Key Management Service – This service in tandem with the certificate Windows 2000 server provided a PKI for Exchange. The current Exchange version is able to operate in conjunction with any PKI solution that supports X.509v3 compatible certificates– including Windows 2003.
Drive M. The only drive to exist in one Exchange version – 2000. It was a source of problems since not everyone was aware of the backup exclusion list, antivirus scanning problems etc. Everything mentioned above might damage the Exchange databases. (See also – Remove the IFS mapping for drive M in Exchange 2000 Server (http://support.microsoft.com/?kbid=305145).

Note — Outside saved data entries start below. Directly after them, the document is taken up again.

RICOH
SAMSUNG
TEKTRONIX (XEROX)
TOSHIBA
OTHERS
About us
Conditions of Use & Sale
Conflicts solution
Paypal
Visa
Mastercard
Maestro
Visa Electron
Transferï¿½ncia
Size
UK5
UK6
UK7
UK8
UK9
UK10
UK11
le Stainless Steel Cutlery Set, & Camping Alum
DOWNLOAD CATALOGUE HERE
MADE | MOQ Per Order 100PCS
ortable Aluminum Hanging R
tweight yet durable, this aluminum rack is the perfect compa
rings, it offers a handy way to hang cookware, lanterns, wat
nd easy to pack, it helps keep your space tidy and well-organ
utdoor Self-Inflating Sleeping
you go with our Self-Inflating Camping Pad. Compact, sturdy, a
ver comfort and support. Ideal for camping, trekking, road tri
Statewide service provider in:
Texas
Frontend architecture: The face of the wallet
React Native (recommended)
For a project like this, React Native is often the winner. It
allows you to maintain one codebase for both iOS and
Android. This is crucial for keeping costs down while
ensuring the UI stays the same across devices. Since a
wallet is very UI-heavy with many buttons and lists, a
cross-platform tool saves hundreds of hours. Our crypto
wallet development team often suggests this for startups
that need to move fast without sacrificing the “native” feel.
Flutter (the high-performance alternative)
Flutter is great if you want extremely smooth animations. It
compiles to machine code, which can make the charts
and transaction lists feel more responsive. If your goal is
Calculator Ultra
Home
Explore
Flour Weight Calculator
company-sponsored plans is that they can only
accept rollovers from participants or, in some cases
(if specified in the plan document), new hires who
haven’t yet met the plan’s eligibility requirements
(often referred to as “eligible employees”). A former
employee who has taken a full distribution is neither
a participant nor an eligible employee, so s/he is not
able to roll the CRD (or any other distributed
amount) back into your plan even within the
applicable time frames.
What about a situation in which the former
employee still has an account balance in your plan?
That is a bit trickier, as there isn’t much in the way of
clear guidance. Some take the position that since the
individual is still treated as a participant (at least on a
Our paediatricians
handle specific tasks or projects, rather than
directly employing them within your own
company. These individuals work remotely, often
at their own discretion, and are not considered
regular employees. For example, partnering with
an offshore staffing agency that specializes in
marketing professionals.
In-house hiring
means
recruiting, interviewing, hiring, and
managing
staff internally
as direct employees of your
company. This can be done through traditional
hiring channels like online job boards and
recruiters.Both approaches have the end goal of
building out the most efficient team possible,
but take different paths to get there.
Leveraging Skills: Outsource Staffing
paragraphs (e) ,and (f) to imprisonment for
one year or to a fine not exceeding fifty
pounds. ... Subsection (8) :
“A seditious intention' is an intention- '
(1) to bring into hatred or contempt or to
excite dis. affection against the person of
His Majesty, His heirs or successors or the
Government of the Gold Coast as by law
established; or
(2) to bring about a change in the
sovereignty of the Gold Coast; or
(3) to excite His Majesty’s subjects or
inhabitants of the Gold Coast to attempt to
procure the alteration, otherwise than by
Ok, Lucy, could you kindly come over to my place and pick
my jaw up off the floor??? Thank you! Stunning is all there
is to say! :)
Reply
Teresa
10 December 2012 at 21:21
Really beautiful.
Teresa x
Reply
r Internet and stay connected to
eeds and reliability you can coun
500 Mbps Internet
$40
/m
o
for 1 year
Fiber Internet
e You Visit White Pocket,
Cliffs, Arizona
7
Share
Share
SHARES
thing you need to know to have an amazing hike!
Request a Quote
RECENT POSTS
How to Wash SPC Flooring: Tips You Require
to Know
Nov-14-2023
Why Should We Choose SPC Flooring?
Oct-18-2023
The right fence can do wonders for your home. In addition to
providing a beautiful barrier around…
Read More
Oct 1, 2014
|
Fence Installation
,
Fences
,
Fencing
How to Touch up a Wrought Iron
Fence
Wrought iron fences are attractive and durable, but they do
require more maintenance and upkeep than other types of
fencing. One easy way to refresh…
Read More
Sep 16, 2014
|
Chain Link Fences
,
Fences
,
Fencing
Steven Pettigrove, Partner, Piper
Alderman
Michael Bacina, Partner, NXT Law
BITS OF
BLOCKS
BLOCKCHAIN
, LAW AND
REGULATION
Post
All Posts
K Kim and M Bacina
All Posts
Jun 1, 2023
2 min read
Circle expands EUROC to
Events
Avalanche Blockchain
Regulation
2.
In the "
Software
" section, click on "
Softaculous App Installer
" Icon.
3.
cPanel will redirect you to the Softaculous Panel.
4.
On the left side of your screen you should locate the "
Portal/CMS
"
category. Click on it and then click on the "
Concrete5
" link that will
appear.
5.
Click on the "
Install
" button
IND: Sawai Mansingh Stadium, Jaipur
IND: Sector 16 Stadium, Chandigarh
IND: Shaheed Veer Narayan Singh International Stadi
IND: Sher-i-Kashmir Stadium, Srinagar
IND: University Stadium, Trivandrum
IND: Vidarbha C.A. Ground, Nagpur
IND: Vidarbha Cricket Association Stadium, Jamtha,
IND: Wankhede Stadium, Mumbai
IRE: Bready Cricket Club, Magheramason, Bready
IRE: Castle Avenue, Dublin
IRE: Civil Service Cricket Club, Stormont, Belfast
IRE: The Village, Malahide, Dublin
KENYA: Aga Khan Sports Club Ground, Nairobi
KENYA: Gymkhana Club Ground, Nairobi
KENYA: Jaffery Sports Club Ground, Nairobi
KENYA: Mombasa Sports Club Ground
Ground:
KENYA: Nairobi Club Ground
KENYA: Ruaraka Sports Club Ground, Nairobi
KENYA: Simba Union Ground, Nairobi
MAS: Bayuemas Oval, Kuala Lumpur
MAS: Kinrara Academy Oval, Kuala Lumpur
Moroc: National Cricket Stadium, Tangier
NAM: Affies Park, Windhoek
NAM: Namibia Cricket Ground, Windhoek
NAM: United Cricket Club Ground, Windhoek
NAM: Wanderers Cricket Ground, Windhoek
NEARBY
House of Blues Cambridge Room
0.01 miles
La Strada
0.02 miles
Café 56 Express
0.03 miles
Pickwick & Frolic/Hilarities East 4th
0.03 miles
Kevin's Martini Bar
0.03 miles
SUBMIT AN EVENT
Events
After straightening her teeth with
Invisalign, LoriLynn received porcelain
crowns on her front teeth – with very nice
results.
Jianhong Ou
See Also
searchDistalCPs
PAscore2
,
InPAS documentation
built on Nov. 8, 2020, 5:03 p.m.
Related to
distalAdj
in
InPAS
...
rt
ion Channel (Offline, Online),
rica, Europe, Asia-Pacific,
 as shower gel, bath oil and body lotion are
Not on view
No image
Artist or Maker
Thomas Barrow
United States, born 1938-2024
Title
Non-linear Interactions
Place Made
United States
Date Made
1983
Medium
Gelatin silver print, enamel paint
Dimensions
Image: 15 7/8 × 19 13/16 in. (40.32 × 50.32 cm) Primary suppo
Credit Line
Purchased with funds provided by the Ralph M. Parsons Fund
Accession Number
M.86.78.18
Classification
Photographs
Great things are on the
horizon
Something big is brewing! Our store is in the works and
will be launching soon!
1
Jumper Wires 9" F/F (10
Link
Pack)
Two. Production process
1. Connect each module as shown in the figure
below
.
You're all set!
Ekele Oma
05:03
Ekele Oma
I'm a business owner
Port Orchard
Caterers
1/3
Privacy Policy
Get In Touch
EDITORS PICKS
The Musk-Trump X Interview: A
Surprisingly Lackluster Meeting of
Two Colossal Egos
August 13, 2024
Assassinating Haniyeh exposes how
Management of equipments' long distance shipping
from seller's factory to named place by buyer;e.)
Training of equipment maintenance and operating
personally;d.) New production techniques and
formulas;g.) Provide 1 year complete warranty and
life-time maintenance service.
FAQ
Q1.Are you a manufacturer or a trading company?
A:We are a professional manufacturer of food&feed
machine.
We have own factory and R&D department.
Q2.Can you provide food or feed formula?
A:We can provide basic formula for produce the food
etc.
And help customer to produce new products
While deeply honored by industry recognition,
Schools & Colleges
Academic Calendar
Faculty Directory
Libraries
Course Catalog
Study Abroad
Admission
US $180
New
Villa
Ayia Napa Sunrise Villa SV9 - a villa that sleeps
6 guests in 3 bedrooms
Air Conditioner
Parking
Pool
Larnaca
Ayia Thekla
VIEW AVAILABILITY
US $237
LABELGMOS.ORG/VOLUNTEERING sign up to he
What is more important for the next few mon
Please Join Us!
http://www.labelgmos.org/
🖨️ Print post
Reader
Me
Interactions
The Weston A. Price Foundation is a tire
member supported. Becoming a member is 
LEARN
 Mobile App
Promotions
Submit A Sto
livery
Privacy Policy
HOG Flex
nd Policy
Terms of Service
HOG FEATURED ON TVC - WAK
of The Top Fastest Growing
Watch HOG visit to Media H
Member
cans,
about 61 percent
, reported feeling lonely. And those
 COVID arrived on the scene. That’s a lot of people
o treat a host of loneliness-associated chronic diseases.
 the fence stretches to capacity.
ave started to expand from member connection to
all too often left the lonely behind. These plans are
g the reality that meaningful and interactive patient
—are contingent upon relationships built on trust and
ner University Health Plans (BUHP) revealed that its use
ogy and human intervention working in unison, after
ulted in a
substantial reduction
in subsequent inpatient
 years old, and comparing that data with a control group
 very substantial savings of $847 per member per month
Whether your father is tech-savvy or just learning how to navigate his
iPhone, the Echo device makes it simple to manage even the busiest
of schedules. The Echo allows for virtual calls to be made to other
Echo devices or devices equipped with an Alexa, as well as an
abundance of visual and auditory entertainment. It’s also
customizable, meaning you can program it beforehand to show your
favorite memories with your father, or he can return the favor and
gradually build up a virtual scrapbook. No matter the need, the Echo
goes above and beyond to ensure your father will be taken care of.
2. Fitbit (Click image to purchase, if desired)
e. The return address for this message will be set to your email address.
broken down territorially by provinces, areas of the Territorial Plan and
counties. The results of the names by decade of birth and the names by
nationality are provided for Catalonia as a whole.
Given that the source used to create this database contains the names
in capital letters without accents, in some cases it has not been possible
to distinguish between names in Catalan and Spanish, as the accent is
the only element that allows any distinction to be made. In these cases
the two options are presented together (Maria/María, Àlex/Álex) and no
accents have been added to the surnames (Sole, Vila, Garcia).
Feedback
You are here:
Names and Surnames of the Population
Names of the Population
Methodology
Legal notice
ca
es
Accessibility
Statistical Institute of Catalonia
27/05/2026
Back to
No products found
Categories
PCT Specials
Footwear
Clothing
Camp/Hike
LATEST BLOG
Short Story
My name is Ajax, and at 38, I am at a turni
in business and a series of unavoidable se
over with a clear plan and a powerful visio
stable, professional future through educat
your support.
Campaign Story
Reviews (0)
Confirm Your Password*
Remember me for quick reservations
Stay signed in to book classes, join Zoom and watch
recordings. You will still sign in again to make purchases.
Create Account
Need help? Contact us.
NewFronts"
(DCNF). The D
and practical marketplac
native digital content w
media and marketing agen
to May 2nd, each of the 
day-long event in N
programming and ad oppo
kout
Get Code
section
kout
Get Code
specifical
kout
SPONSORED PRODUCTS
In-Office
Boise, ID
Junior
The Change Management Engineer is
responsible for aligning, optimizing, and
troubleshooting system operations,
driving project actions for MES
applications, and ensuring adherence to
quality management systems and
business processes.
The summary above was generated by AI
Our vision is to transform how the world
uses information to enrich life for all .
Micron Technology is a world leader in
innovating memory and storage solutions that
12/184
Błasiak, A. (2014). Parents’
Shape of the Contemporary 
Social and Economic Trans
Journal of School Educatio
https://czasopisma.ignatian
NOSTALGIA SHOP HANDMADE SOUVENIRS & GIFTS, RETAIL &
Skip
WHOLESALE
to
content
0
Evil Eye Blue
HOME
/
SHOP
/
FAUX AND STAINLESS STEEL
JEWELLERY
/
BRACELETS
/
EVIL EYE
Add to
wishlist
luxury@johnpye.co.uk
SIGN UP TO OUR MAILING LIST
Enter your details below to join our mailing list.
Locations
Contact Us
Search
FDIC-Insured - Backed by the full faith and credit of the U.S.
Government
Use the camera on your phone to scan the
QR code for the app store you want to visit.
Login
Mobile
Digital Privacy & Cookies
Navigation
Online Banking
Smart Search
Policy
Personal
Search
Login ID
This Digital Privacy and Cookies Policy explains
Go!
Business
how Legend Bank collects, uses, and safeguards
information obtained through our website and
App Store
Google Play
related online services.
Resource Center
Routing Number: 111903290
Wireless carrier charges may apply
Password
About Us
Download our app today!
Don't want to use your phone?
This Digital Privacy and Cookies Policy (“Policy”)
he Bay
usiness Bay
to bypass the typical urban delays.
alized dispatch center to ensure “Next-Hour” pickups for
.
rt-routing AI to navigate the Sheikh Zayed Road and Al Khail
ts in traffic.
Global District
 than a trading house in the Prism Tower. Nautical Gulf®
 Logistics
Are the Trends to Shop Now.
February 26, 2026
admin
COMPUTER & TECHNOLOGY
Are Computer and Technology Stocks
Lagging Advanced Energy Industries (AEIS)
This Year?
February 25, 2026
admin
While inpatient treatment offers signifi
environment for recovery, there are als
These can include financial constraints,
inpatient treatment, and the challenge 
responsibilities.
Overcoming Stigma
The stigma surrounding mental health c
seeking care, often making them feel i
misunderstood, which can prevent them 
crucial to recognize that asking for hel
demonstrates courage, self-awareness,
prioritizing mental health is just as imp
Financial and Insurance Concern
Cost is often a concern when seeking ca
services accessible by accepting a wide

Real Time Collaboration – a support for any kind of communicators, chats etc. It has been removed because of a new Microsoft product to support such services (code Name Greenwich)
A connector for Lotus cc:Mail and for MS Mail

To summarize, the new Exchange Server seems to be a good product, particularly when combined with Windows 2003. After certain experiences with Exchange 2000, Microsoft has improved troublesome functions of its predecessor. The server’s performance has now been enhanced, easier mailbox backup is provided, and Outlook Web Access seems to be almost a completely new product. Exchange 2003’s feature set might be enough to make some organizations consider the migration.